WORK TO BE COMPLETED
Transcribe the lines from the start of the records through the line with "collector number: 7287", including both ends, reproducing each one without change.

INFORMATION SHOWN
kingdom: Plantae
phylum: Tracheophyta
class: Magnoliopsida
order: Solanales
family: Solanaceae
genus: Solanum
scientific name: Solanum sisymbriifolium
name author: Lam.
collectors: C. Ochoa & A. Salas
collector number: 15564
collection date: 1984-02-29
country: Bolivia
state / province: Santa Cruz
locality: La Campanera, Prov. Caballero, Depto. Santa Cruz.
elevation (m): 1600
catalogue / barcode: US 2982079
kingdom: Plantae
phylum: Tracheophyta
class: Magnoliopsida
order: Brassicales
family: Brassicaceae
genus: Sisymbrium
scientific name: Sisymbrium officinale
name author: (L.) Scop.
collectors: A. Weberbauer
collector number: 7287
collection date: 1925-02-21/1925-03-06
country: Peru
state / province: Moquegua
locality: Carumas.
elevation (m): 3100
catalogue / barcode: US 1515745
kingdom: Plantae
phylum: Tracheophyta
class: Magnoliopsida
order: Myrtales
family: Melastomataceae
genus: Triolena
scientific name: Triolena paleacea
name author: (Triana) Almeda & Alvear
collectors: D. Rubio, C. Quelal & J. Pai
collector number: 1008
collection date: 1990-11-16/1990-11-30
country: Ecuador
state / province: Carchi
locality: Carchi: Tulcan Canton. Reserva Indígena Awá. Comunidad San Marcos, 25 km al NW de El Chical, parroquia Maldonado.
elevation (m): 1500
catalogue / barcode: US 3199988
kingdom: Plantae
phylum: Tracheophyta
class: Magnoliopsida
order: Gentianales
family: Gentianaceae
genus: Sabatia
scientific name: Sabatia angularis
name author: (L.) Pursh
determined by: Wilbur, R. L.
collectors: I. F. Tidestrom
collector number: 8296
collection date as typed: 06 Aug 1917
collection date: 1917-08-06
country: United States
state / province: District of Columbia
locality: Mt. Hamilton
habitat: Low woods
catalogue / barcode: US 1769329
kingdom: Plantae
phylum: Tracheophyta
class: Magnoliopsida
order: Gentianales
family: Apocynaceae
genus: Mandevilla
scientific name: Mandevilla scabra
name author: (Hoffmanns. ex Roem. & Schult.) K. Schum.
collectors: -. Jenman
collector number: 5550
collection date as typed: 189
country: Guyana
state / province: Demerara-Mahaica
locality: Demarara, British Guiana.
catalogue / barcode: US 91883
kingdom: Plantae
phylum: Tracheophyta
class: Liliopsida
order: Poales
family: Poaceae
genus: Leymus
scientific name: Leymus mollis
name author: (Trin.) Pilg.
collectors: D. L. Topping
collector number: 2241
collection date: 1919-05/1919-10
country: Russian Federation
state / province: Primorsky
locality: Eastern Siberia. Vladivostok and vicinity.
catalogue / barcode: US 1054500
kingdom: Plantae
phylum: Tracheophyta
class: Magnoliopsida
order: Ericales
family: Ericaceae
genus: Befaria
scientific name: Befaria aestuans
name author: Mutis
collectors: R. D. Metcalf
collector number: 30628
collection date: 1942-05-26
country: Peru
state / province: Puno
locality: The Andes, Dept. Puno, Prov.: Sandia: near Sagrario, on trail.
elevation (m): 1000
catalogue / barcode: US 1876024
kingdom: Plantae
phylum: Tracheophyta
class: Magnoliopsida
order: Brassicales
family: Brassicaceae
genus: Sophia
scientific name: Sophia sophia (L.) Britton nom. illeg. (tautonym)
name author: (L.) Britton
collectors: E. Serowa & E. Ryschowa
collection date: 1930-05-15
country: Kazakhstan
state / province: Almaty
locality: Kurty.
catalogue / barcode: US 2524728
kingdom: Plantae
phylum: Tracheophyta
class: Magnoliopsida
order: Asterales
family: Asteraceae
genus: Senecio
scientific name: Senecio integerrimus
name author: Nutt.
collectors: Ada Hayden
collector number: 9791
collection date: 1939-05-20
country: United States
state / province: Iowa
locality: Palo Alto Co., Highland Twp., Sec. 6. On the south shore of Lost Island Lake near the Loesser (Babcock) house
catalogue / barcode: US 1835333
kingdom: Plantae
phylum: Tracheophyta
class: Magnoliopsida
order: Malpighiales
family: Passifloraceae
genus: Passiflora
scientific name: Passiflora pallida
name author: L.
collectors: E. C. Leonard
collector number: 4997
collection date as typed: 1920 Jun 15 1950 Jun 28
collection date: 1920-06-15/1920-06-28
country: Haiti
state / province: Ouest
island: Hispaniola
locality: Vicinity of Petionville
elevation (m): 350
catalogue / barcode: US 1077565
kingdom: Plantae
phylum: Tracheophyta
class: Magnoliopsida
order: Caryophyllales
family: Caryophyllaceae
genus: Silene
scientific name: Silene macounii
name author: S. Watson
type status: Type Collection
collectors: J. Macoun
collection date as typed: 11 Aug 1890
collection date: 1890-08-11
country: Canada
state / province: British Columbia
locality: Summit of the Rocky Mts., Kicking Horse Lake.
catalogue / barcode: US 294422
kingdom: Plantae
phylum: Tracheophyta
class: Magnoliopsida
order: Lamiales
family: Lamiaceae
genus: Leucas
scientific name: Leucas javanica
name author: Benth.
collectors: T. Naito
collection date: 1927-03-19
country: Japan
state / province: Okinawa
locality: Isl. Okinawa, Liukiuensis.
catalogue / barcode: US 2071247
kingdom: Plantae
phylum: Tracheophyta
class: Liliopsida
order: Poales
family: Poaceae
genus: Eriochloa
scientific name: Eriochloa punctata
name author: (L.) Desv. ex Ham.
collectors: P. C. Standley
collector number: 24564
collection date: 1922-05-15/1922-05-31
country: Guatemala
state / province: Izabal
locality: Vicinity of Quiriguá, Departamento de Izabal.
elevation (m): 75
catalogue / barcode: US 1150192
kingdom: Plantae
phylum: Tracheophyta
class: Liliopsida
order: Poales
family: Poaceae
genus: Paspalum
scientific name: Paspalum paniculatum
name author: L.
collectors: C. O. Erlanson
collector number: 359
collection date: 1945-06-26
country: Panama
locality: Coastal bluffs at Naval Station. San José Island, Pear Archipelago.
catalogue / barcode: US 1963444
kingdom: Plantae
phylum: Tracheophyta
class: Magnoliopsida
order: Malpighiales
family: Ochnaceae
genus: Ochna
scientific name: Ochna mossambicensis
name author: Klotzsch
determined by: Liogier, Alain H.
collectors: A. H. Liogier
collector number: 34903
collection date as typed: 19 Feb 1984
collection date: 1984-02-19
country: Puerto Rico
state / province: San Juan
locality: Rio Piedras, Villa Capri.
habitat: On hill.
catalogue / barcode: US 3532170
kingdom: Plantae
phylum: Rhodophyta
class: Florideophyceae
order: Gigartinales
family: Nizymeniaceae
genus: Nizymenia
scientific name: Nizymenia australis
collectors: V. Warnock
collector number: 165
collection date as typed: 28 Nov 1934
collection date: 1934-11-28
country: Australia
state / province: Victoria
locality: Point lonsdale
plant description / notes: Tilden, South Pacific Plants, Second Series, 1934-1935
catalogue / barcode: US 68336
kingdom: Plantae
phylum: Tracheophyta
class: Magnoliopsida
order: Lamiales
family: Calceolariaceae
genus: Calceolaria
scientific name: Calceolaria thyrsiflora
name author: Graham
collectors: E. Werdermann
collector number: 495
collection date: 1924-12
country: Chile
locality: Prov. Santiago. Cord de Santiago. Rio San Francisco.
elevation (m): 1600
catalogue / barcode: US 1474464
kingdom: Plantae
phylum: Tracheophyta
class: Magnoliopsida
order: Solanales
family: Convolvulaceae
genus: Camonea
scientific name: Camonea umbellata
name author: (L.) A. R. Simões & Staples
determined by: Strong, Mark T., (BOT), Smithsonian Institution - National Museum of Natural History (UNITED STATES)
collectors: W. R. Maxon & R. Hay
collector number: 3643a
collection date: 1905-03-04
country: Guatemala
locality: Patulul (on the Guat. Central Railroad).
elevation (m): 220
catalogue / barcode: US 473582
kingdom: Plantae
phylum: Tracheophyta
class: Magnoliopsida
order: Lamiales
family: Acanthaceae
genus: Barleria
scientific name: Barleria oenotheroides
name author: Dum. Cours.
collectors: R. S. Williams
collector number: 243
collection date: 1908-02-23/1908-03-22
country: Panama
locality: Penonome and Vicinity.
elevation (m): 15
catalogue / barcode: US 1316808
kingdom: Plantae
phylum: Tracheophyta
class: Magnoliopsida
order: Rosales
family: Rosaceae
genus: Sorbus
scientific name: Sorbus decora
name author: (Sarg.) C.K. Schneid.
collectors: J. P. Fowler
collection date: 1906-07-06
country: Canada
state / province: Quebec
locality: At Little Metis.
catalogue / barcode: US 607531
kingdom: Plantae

EXERCISE SOLUTION
kingdom: Plantae
phylum: Tracheophyta
class: Magnoliopsida
order: Solanales
family: Solanaceae
genus: Solanum
scientific name: Solanum sisymbriifolium
name author: Lam.
collectors: C. Ochoa & A. Salas
collector number: 15564
collection date: 1984-02-29
country: Bolivia
state / province: Santa Cruz
locality: La Campanera, Prov. Caballero, Depto. Santa Cruz.
elevation (m): 1600
catalogue / barcode: US 2982079
kingdom: Plantae
phylum: Tracheophyta
class: Magnoliopsida
order: Brassicales
family: Brassicaceae
genus: Sisymbrium
scientific name: Sisymbrium officinale
name author: (L.) Scop.
collectors: A. Weberbauer
collector number: 7287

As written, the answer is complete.